Site iconSite icon ForkLog

Jefferies Warns of Stablecoin Threats to Banks

Jefferies Warns of Stablecoin Threats to Banks

The market capitalization of the stablecoin sector could reach $1.15 trillion in the next five years, leading to a gradual outflow of deposits from traditional banks, according to analysts at Jefferies, as reported by CoinDesk

They noted that the accelerating development of this segment is putting pressure on the profits of conventional financial institutions. While digital dollars are unlikely to cause a sudden outflow of funds, banks could lose 3% to 5% of core deposits over five years. This will inevitably increase funding costs and reduce business margins.

“The medium-term risk of a gradual outflow of deposits due to new income opportunities and payment scenarios should not be ignored,” the experts noted. 

Stablecoins have already become a cornerstone of crypto trading.
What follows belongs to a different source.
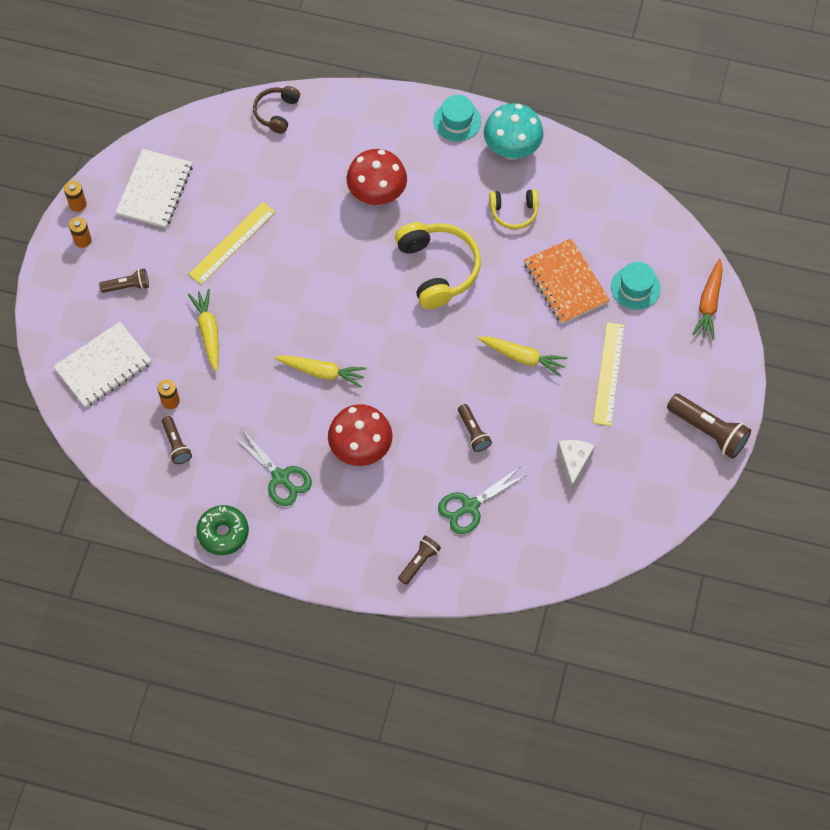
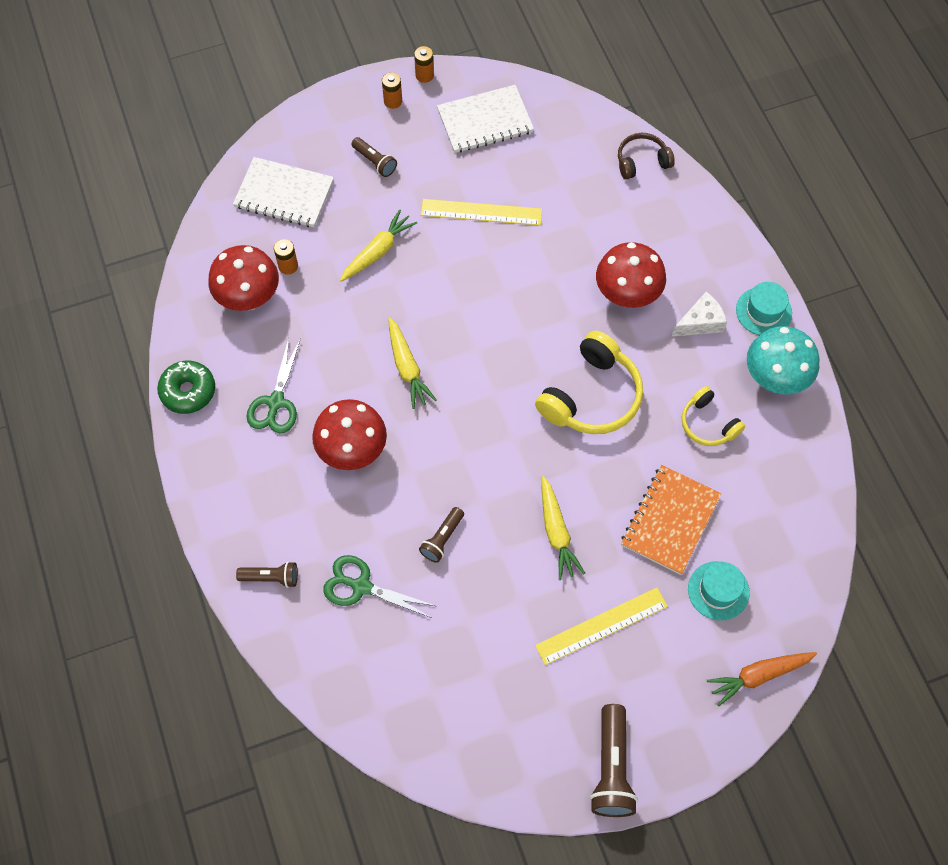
camera: 55 degrees right, 0 degrees up
(176, 444) = (249, 298): brown flashlight -> red mushroom
(574, 463) = (477, 654): white cheese -> white cheese (700, 322)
Following the adoption of the Genius Act in the U.S., their use has significantly expanded to include everyday transactions, treasury operations, and cross-border transfers.

In 2025, the adjusted volume of stablecoin transfers exceeded $11.6 trillion, a 49% increase from the previous year. At the time of writing, the total market value of fiat-pegged tokens stands at $314 billion. 

Source: DefiLlama

Jefferies anticipates that by 2030, this figure will rise to $800 billion-$1.15 trillion. For banks, this is critical: stablecoins function like digital cash 24/7 and provide access to DeFi platforms with yields higher than traditional accounts.

Bank of America CEO Brian Moynihan has already warned that the U.S. system could lose up to $6 trillion in deposits. The Institute of Banking Policy expressed a similar view, citing a U.S. Treasury study. 

Long-term Threat

The key limiting factor is regulation. The current version of the market structure bill (Clarity Act) limits the appeal of stablecoins as a savings tool. However, the final adoption of the document in this form remains uncertain. 

“Clarity will establish stablecoins as payment, not savings instruments, closing the ‘yield loophole’ left in Genius,” Jefferies stated. 

Some traditional financial giants are trying to adapt to the new conditions. Fidelity Investments has already issued its own stablecoin, FIDD. Bank of America and Goldman Sachs are exploring similar opportunities.

Experts estimate that banks with a high share of retail and interest-bearing deposits are most at risk of capital outflow. Jefferies analysts identified Wintrust, Flagstar, WBS, EagleBank, and Axos as among the most vulnerable institutions. 

Meanwhile, large institutional players and custodians already investing in crypto infrastructure are much better protected.

Back in January, SkyBridge Capital founder Anthony Scaramucci accused U.S. banks of “killing” stablecoins to benefit China.